• _Excerpt_:
========================================================================

Dangerous Beautiful Women.

“If women didn’t have certain sexual attributes, they would have been eaten long ago. That’s exactly right. Now, I don’t want to be sexist, and I’ve got an intelligent wife, and I really respect women. I’ve got the greatest joys of all my life from women. I am a slave to beauty, and a beautiful woman has an enormous influence on me. I have known dirty fuckin’ whores who have taken me to the cleaners and worked me over and tried to pull me into their web. I had to talk my way out of fighting a golden gloves champion one time because his blonde girlfriend got after me. I’m attracted to really beautiful women, I know it’s a weakness, and I’m very careful of it. I can imagine how dangerous some women can really be, and be that way purposely.

“You know where the name ‘California’ comes from? I used to think it came from the Mexican land owners, the Californios. No. A famous Spanish writer—I can’t remember his name—he claimed that on Baja, there was a tribe of lesbian cannibal amazons. And they raised men for food and sex. And they had an enormous stash of gold, and the queen of these amazon lesbian cannibals was a gal named Califa. You look on the side of a cop car, and there’s fuckin’ Califa, this figure that looks like a Greek goddess. The lesbian cannibal amazon. That’s dangerous women.”

Nurses

“The female that takes care of you. The Florence Nightingale we all want. We all want a fuckin’ nurse.”

Bondage

“It’s interesting as a statement in paintings, and it is in my work, but my opinion is, I have been arrested and manacled enough to know there is no way I could get a sexual charge out of being handcuffed or tied up. I’ve been under some rough cops that have thrown me in jail. So that ain’t in my repertoire.”

Women Smoking Cigarettes

“For the last 150 years cigarettes have been a sign of dissipation and indulgence, especially with women. It means they fuck. In 1880s tintypes, if that girl’s got a cigarette in her mouth, which was very rare, it meant she was a woman of evil. It’s unfortunate the way they persecute people over cigarettes, but society has to pick on something.”

Helpless Children

“This is simply me violating social mores. Children are so defenseless. Everyone’s always defending the babies. I’ve done stuff that suggested child pornography, and I’ve had the FBI on me, trying to set me up with kids calling and asking me to have sex. But the last thing I would touch is a fuckin’ child. I can’t stand children. I don’t like being around children. The idea of having sex with children is abhorrent to me.

========================================================================

• _Input_:

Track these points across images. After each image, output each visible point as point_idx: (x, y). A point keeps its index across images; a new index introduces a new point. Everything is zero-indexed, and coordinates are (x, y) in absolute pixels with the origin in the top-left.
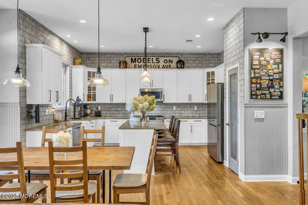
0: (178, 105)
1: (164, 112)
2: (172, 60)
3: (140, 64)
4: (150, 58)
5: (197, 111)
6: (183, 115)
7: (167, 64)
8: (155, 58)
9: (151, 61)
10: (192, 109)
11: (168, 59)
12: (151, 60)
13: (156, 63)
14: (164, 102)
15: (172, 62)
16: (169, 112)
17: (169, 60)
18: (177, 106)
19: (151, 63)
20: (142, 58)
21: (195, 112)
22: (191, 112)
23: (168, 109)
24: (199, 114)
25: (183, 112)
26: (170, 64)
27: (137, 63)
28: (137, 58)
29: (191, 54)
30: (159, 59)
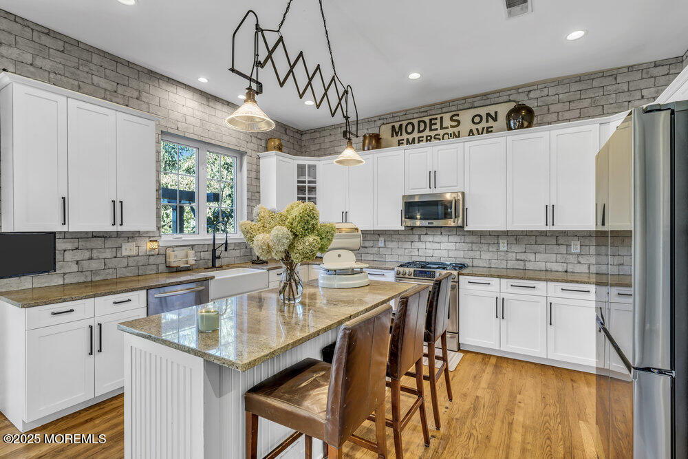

========================================================================

• _Problem set_:
- a) Copy the passage on dangerous beautiful women word for word, everything from "Dangerous Beautiful Women." down to "that way purposely.".
- b) Render everything in the rows from their first line down to the line containing "28: (137, 58)" as a numbered list, skipping blank lines. Leave the pictures out of the list.

• _Results for the exercise_:
- a)
Dangerous Beautiful Women.

“If women didn’t have certain sexual attributes, they would have been eaten long ago. That’s exactly right. Now, I don’t want to be sexist, and I’ve got an intelligent wife, and I really respect women. I’ve got the greatest joys of all my life from women. I am a slave to beauty, and a beautiful woman has an enormous influence on me. I have known dirty fuckin’ whores who have taken me to the cleaners and worked me over and tried to pull me into their web. I had to talk my way out of fighting a golden gloves champion one time because his blonde girlfriend got after me. I’m attracted to really beautiful women, I know it’s a weakness, and I’m very careful of it. I can imagine how dangerous some women can really be, and be that way purposely.

- b)
1. Track these points across images. After each image, output each visible point as point_idx: (x, y). A point keeps its index across images; a new index introduces a new point. Everything is zero-indexed, and coordinates are (x, y) in absolute pixels with the origin in the top-left.
2. 0: (178, 105)
3. 1: (164, 112)
4. 2: (172, 60)
5. 3: (140, 64)
6. 4: (150, 58)
7. 5: (197, 111)
8. 6: (183, 115)
9. 7: (167, 64)
10. 8: (155, 58)
11. 9: (151, 61)
12. 10: (192, 109)
13. 11: (168, 59)
14. 12: (151, 60)
15. 13: (156, 63)
16. 14: (164, 102)
17. 15: (172, 62)
18. 16: (169, 112)
19. 17: (169, 60)
20. 18: (177, 106)
21. 19: (151, 63)
22. 20: (142, 58)
23. 21: (195, 112)
24. 22: (191, 112)
25. 23: (168, 109)
26. 24: (199, 114)
27. 25: (183, 112)
28. 26: (170, 64)
29. 27: (137, 63)
30. 28: (137, 58)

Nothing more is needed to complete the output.